**INFORMATION SUPPLIED:**
▬▬▬
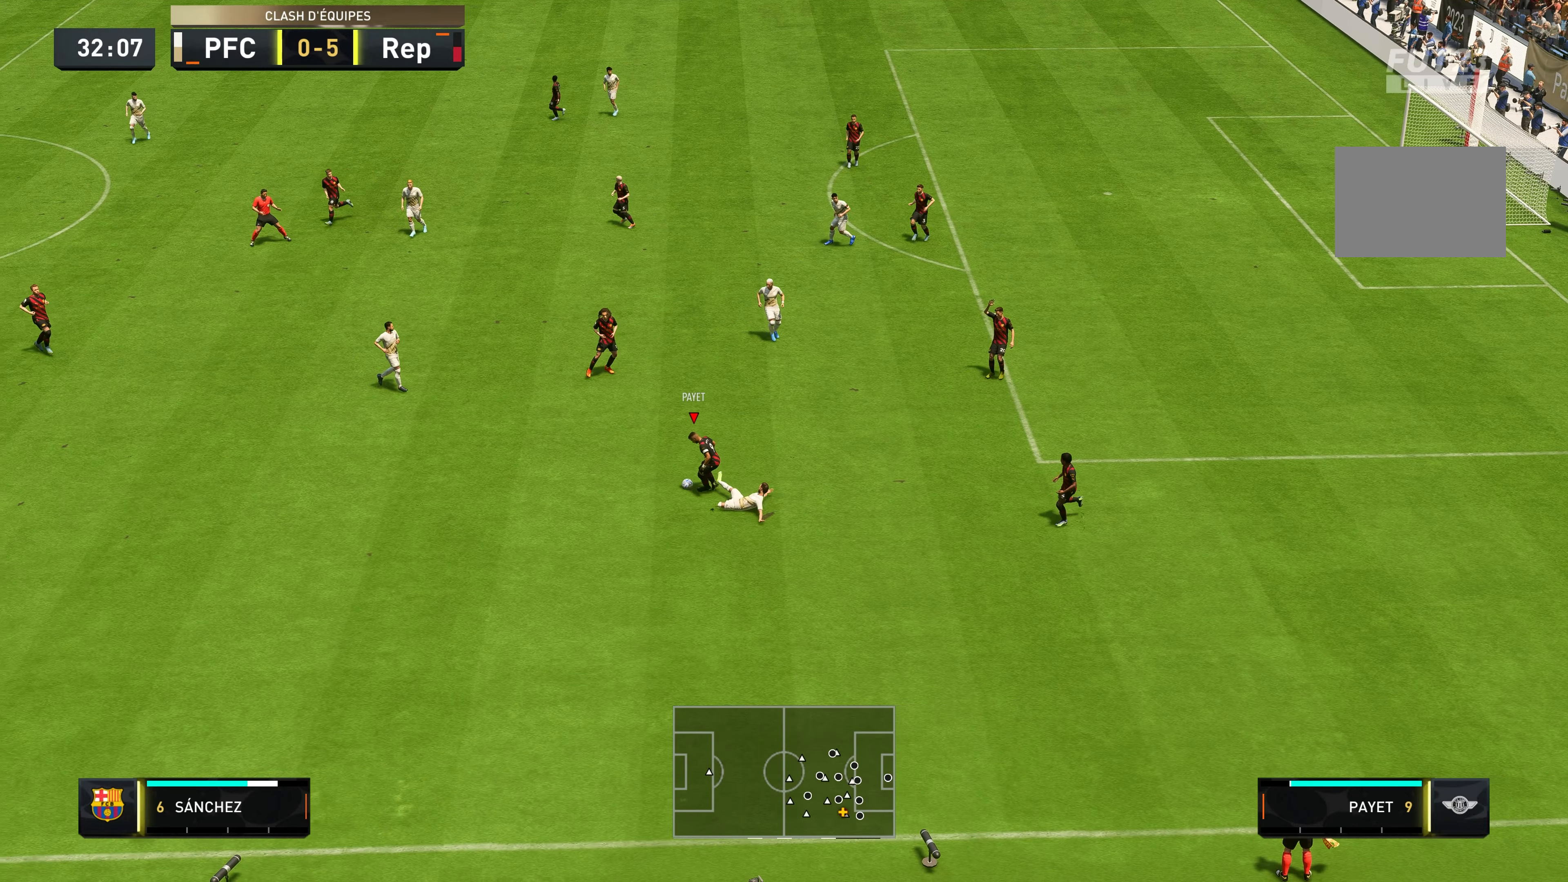
{"buttons": [], "left_stick": "left", "right_stick": "center", "events": []}
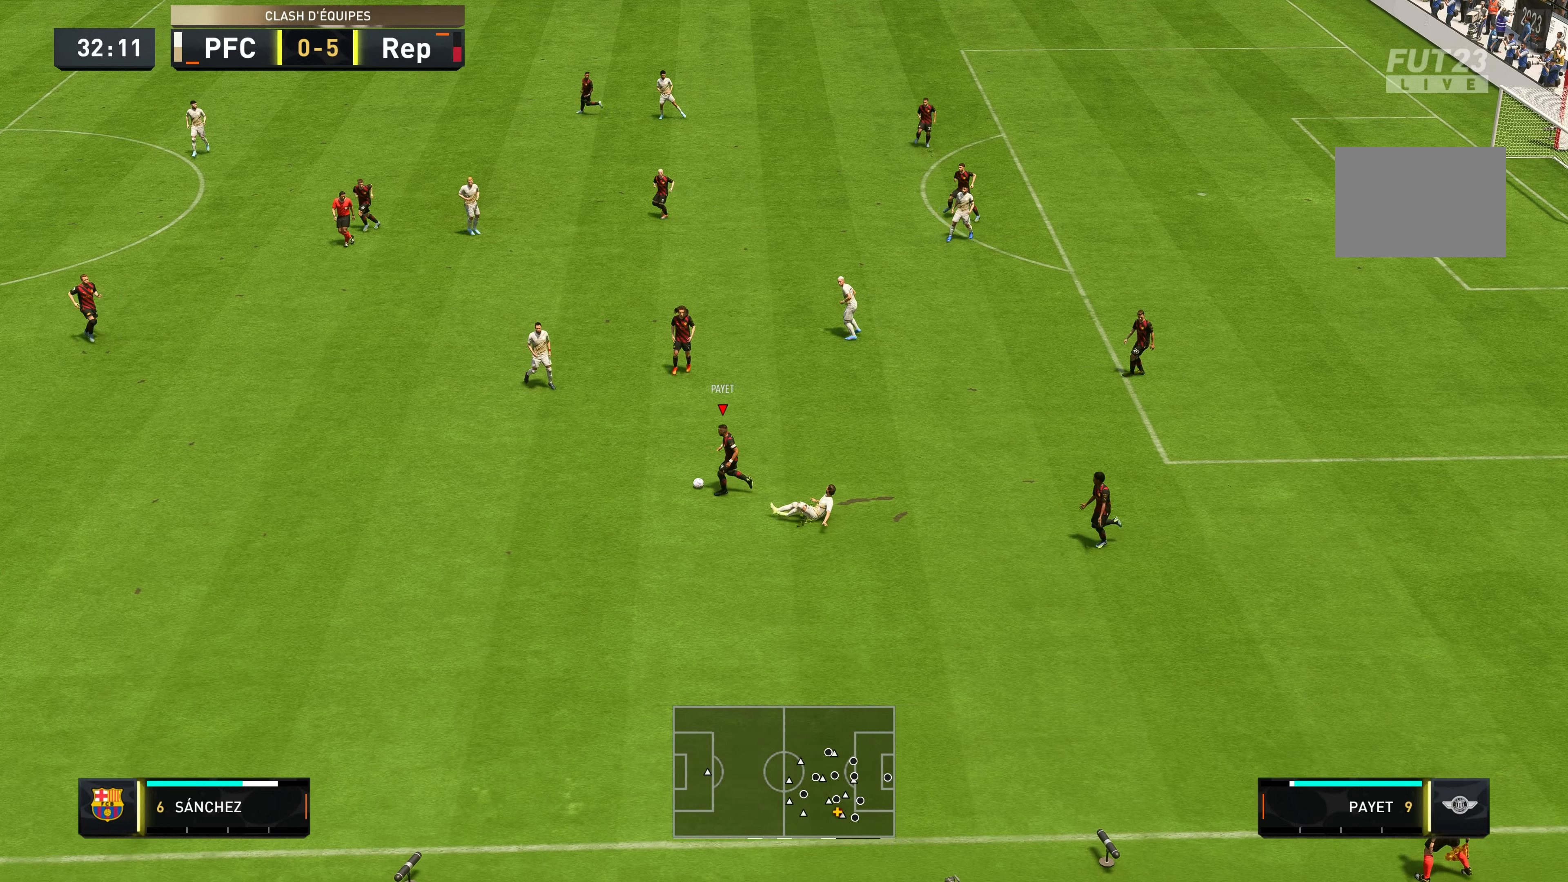
{"buttons": [], "left_stick": "left", "right_stick": "center", "events": [[217, "Y", "down"], [417, "Y", "up"]]}
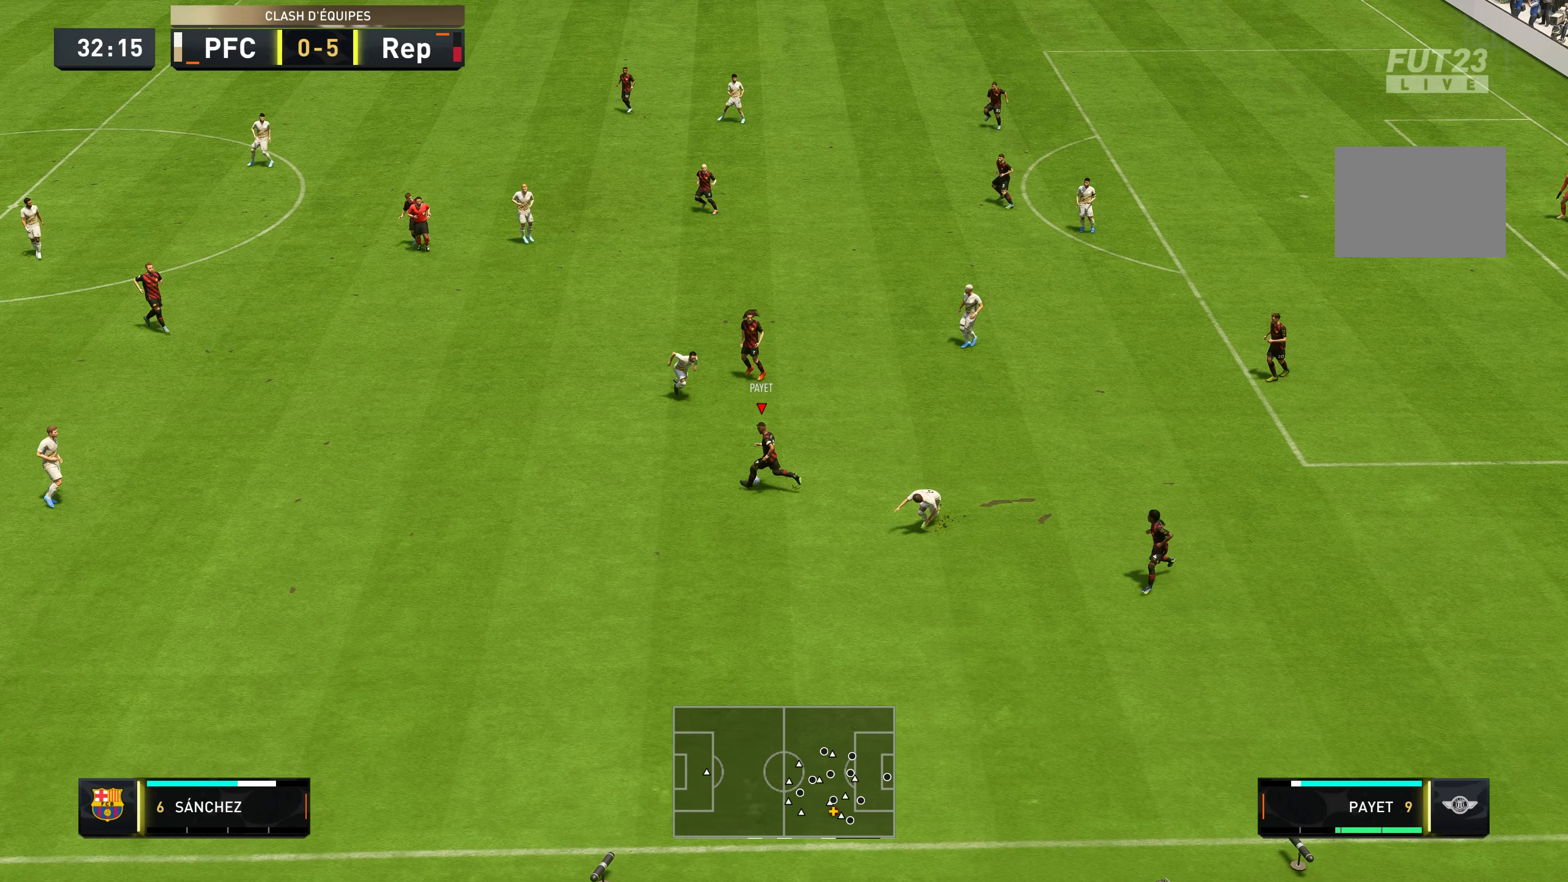
{"buttons": ["R2"], "left_stick": "up-left", "right_stick": "center", "events": [[50, "left_stick", "up-left"], [150, "R2", "down"]]}
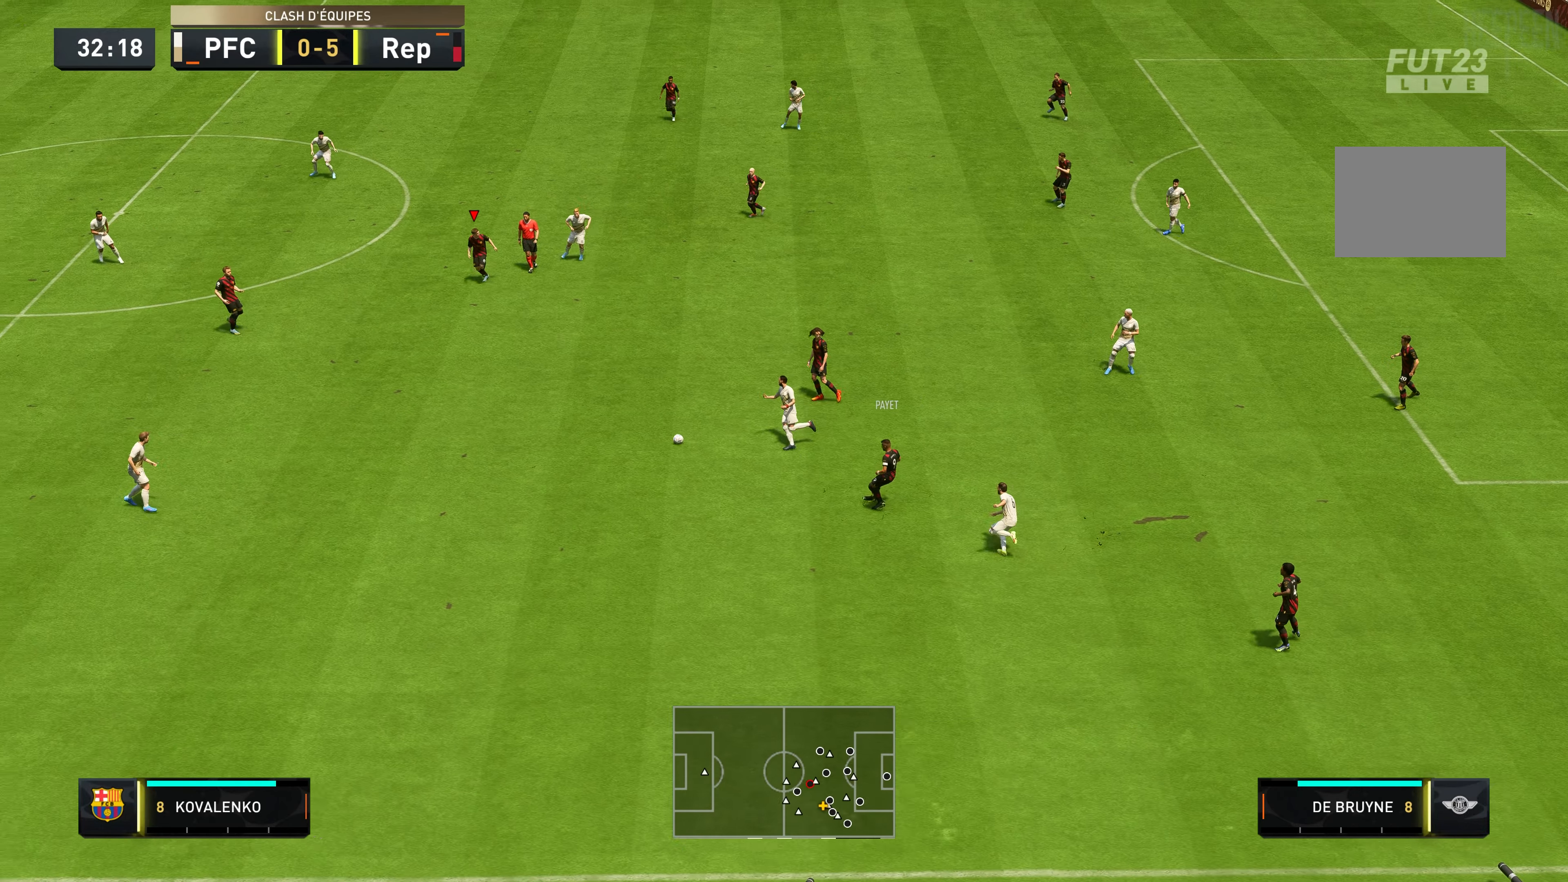
{"buttons": ["R2"], "left_stick": "up-left", "right_stick": "center", "events": []}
▬▬▬
**PROBLEM STATEMENT:**
A verbatim rendering of the listing above is required, without any of its pictures.

**ANSWER FOR THE TASK:**
{"buttons": [], "left_stick": "left", "right_stick": "center", "events": []}
{"buttons": [], "left_stick": "left", "right_stick": "center", "events": [[217, "Y", "down"], [417, "Y", "up"]]}
{"buttons": ["R2"], "left_stick": "up-left", "right_stick": "center", "events": [[50, "left_stick", "up-left"], [150, "R2", "down"]]}
{"buttons": ["R2"], "left_stick": "up-left", "right_stick": "center", "events": []}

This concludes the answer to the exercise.